FREE CREDIT SCORES The basic problem in the credit reporting world is that consumers still don’t have free, unlimited access to the information that companies and employers use to judge them.
For some time now, consumers have been able to get one free copy of their credit report each year from the three biggest credit bureaus that produce them, Equifax, Experian and TransUnion.
But each of those companies also creates its own version of the FICO credit score, the mystifying figure that many lenders use to judge applicants. Given that lots of companies judge consumers purely on their scores without ever looking at their underlying credit report, people ought to be able to get their scores free once a year as well.
ANOTHER OPTION FOR SCORES If free scores do not become available, John Ulzheimer of Credit .com would like to see a centralized bazaar where all scores that lenders tend to use are available for sale to consumers.
He would force the credit bureaus to disclose their market share, too, so consumers buying scores would know which were most popular with lenders.
LENDER GUIDANCE Or how about making it easier on consumers who want to see their data before landlords, lenders or employers do so? Those parties could disclose, upfront, which credit scores or reports they plan on checking. That way, consumers can do their own checking ahead of time and perhaps delay applying until they’ve made improvements or fixed errors in their credit reports.
Nobody’s asking for proprietary underwriting criteria here, just the sources of data. Disclosing it hardly equates to the revelation of state secrets.
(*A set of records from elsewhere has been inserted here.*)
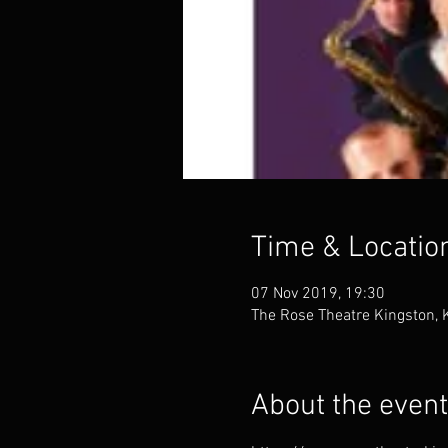
Time & Locatio
07 Nov 2019, 19:30
The Rose Theatre Kingston,
About the event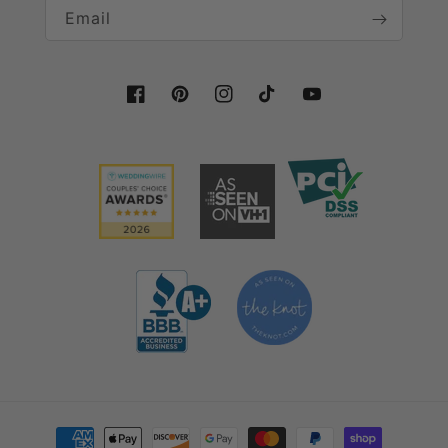
Email
Facebook
Pinterest
Instagram
TikTok
YouTube
Payment methods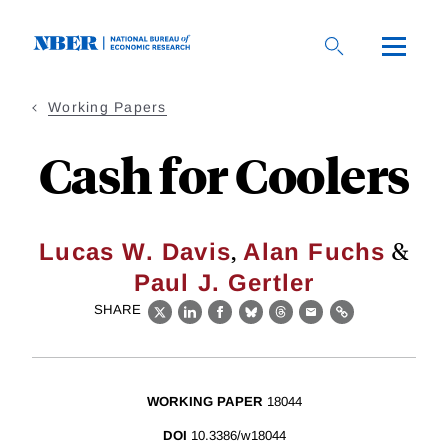
Skip
to
main
content
Working Papers
Cash for Coolers
,
&
Lucas W. Davis
Alan Fuchs
Paul J. Gertler
SHARE
X
LinkedIn
Facebook
Bluesky
Threads
Email
Link
WORKING PAPER
18044
DOI
10.3386/w18044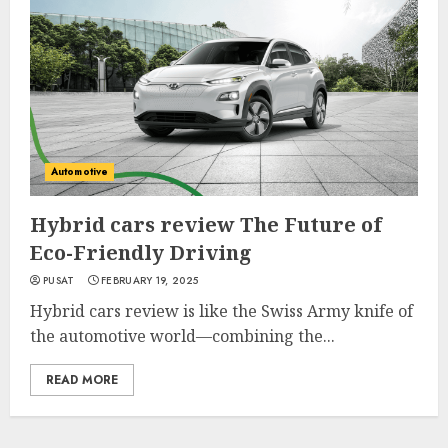
Automotive
Hybrid cars review The Future of
Eco-Friendly Driving
PUSAT
FEBRUARY 19, 2025
Hybrid cars review is like the Swiss Army knife of
the automotive world—combining the...
READ MORE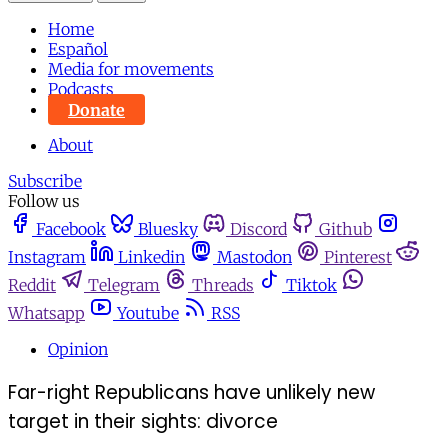
Home
Español
Media for movements
Podcasts
Donate
About
Subscribe
Follow us
Facebook
Bluesky
Discord
Github
Instagram
Linkedin
Mastodon
Pinterest
Reddit
Telegram
Threads
Tiktok
Whatsapp
Youtube
RSS
Opinion
Far-right Republicans have unlikely new
target in their sights: divorce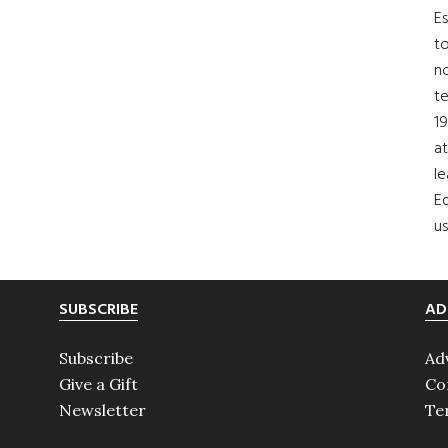
Es
to
no
t
19
at
le
Ed
us
SUBSCRIBE
AD
Subscribe
Ad
Give a Gift
Co
Newsletter
Te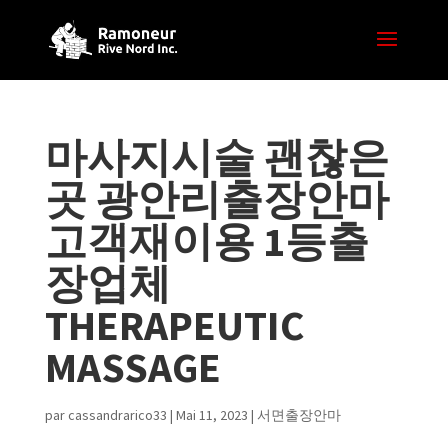
마사지시술 괜찮은
곳 광안리출장안마
고객재이용 1등출
장업체
THERAPEUTIC
MASSAGE
par
cassandrarico33
|
Mai 11, 2023
|
서면출장안마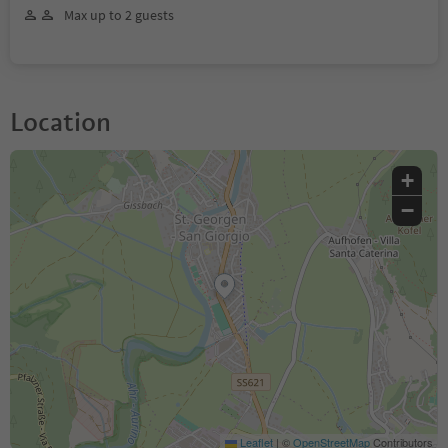
Max up to 2 guests
Location
+
−
Leaflet
|
©
OpenStreetMap
Contributors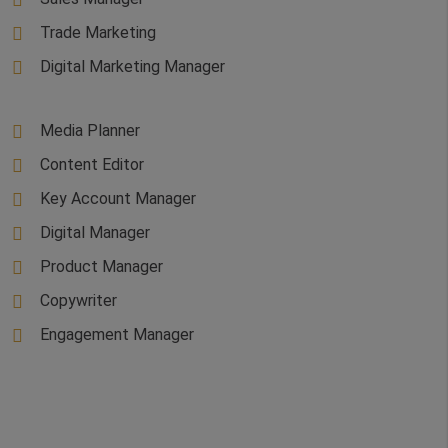
Trade Marketing
Digital Marketing Manager
Media Planner
Content Editor
Key Account Manager
Digital Manager
Product Manager
Copywriter
Engagement Manager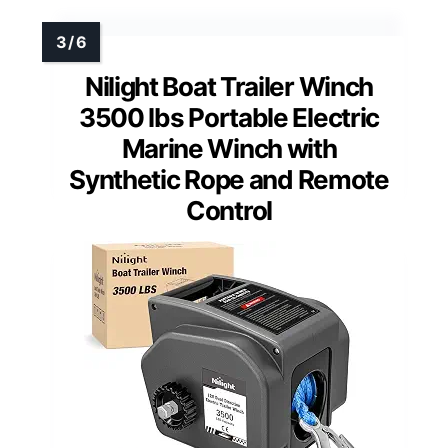
Nilight Boat Trailer Winch
3500 lbs Portable Electric
Marine Winch with
Synthetic Rope and Remote
Control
BUSINESS CREDIT CARDS There’s a big loophole in the Card Act, namely that not all cards are covered by it.
Small-business credit cards of various sorts are exempt, which means banks that issue them don’t have to follow new rules that limit how quickly card companies can raise interest rates or fees. But many consumers see no difference between the commercial card products and the ones consumers use. Some card companies, in fact, seem to encourage the fuzziness by sending applications for small-business cards directly to consumers’ homes.
In the second quarter of 2010, card issuers sent about 60 million promotions for small-business and other similar cards to consumers’ homes, according to Mintel Comperemedia. While that’s a small fraction of the 1 billion total card solicitations that landed in residential mailboxes in that period, plenty of consumers don’t realize that they are supposed to be business owners before applying for these cards.
Other card applicants fib to get the perks that come with some cards, and the issuers may not check to see if they really own businesses. Only later do the cardholders realize that the new Card Act rules may not apply to these cards.
In late 2008, Dave Hanson, who lives in Seattle, discovered that his card issuers had started reporting the activity on his business cards to the bureaus that generate his personal credit reports. If they can turn that information over, he argues, it makes the small-business plastic a de facto consumer card.
So shouldn’t the “business” cards also be covered by legislation that protects consumers’ cards? The consumer bureau could probably erase this false distinction pretty quickly.
MORE 45-DAY WARNINGS Mr. Ulzheimer also urged the new bureau to require card companies to give consumers 45 days’ notice before lowering their credit limits, the same amount of warning they now must give before increasing an interest rate or annual fee or other charge. After all, a lower limit could cause a drop in your FICO score, which can be a problem if you’re applying for a mortgage. Or how about 30 days at least?
Which of these priorities will make Ms. Warren’s own to-do list? She now has a bully pulpit, and she could use it to prevent the return of the kinds of mortgage abuses that got us to this financial mess. It also wouldn’t hurt to do something to make the blizzard of mortgage forms and fees more clear.
If her past tendency toward bluntness holds, she’ll have a lot to say soon enough The resulting debates over just how far she can go will be awfully fun to watch.